Earlier this month, eight industry and trade groups launched a broad challenge to the US Department of Labor’s (DOL) Fiduciary Rule (Rule) and related prohibited transaction exemptions that were released on April 6, 2016.  The challenge was brought in in Texas federal court.  Plaintiffs seek an injunction halting the regulations, which impose a fiduciary duty on financial professionals who advise retirement account savers, asserting that the new regulations will harm retirement savers, small US businesses, financial professionals, and financial services firms and insurance institutions.  The suit challenges the new rules on First Amendment, statutory jurisdiction, and procedural grounds.

The new DOL regulations alter the duties of financial professionals who provide retirement advice, products, and services, requiring them to act in their client’s “best interest” when recommending investment products.  Under the current rules, professionals are required to promote products that are “suitable” to an investor.

In redefining the term “fiduciary,” the Rule expands the designation to cover a person who makes any of various “recommendations” to a retirement saver and receives a fee or other compensation in connection with that recommendation.  Consequently, the DOL rules ban common forms of compensation for financial services and insurance professionals, such as commissions and sales loads.  According to the plaintiffs, the prohibitions on transaction-based compensation will harm investors by pushing them into fee-based accounts, which can be prohibitively expensive.

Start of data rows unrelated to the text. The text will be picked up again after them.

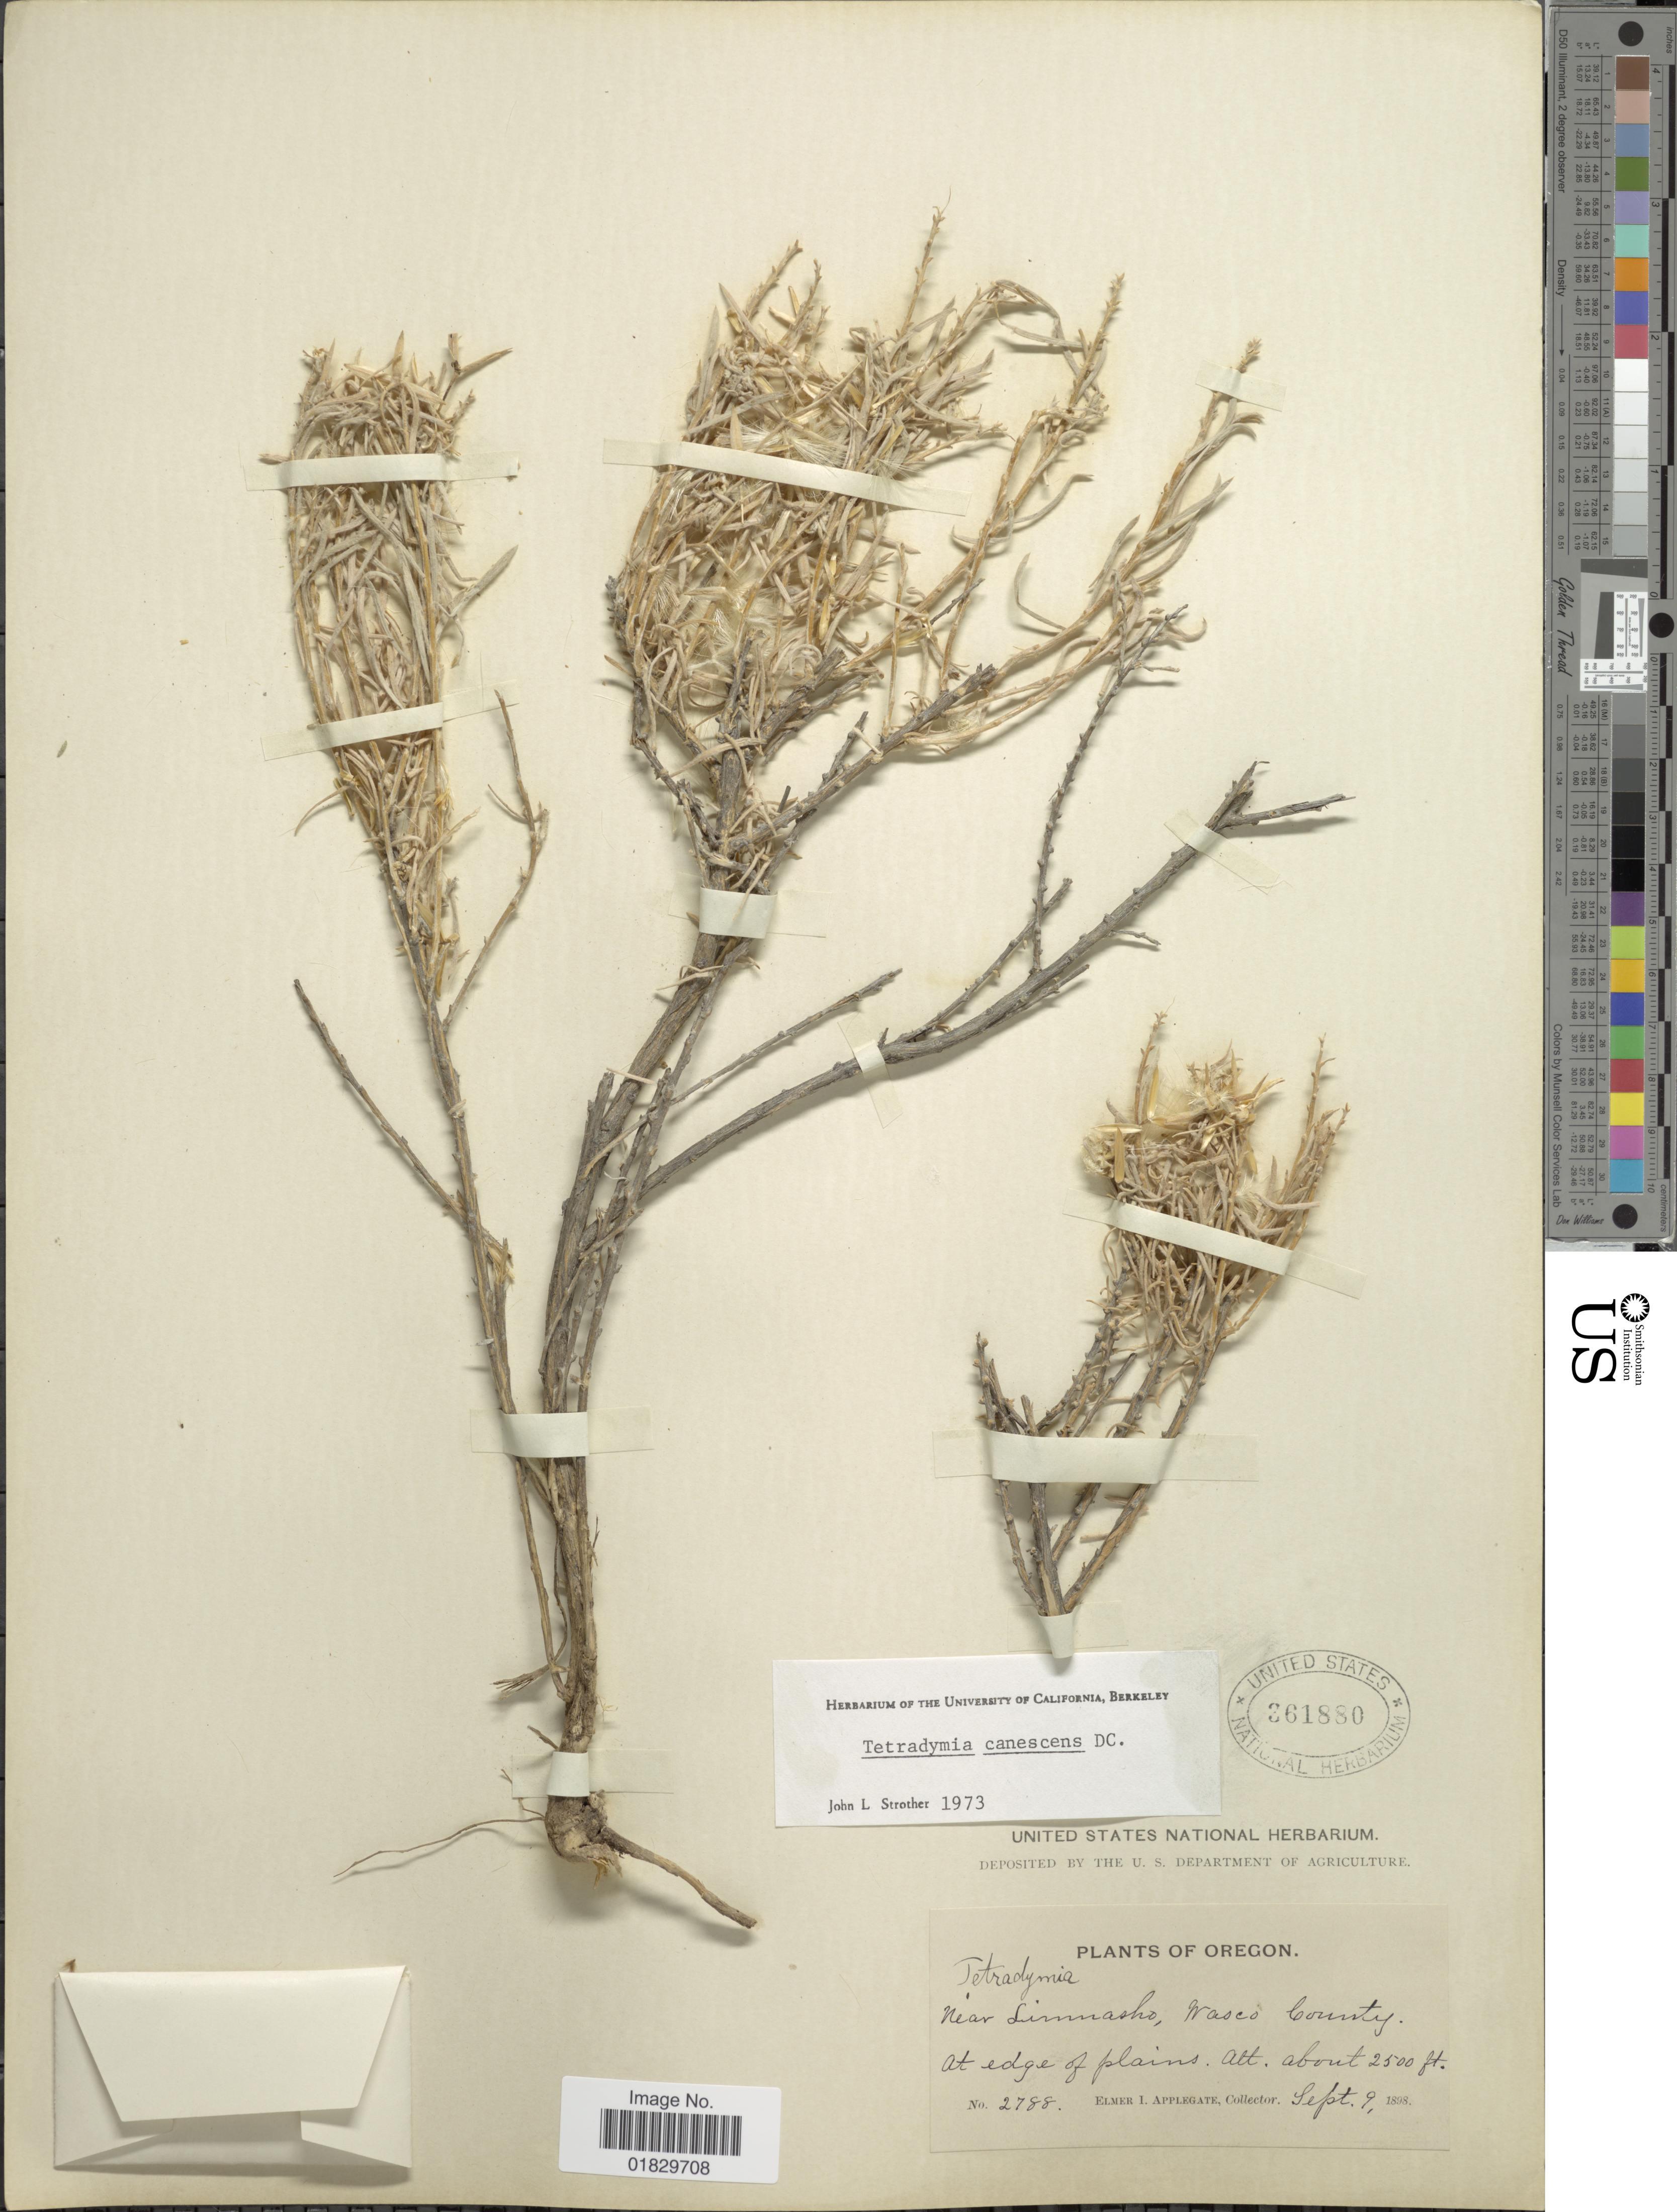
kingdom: Plantae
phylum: Tracheophyta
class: Magnoliopsida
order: Asterales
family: Asteraceae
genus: Tetradymia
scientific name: Tetradymia canescens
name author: DC.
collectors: E. I. Applegate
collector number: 2788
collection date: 1898-09-09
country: United States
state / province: Oregon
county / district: Wasco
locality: Near Limnasho, Wasco County. At edge of plains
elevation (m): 762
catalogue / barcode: US 361880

The complaint alleges that this redefinition of “fiduciary” under the Rule is “deliberately unworkable” and that “financial services firms and insurance institutions will have no choice but to seek an exemption from it.”  But, the Rule’s Best Interest Contract Exemption is conditioned on financial services firms and insurance institutions agreeing to, among other things, subject themselves to fiduciary standards of conduct in contracts with their customers.  Plaintiffs allege that this contract requirement violates the First Amendment by restricting financial professionals’ ability to advise clients.

Plaintiffs are further concerned that, because the DOL lacks authority to enforce these new fiduciary standards, the contract requirement exposes financial services firms and insurance institutions to liability in class action lawsuits.  Barring firms from including class action waivers in their contracts conflicts with the Federal Arbitration Act and exposes firms to costly litigation, the complaint said.

Plaintiffs US Chamber of Commerce, the Securities Industry and Financial Markets Association, the Financial Services Institute and five other national and local business groups caution that the higher standards will impose billions of dollars of implementation costs and could hamper plaintiffs’ ability to provide advice to investors.  They further assert that the new regulations will limit consumer choice by forcing retirement savers who need investment assistance to obtain it only by entering a fiduciary relationship—and bearing the associated costs.  Plaintiffs argue that the Rule will impact small broker-dealers and retirement savers and that the DOL appeared to ignore comments from SEC staff members who shared their concerns.

Dentons will continue to monitor this momentous case and provide updates.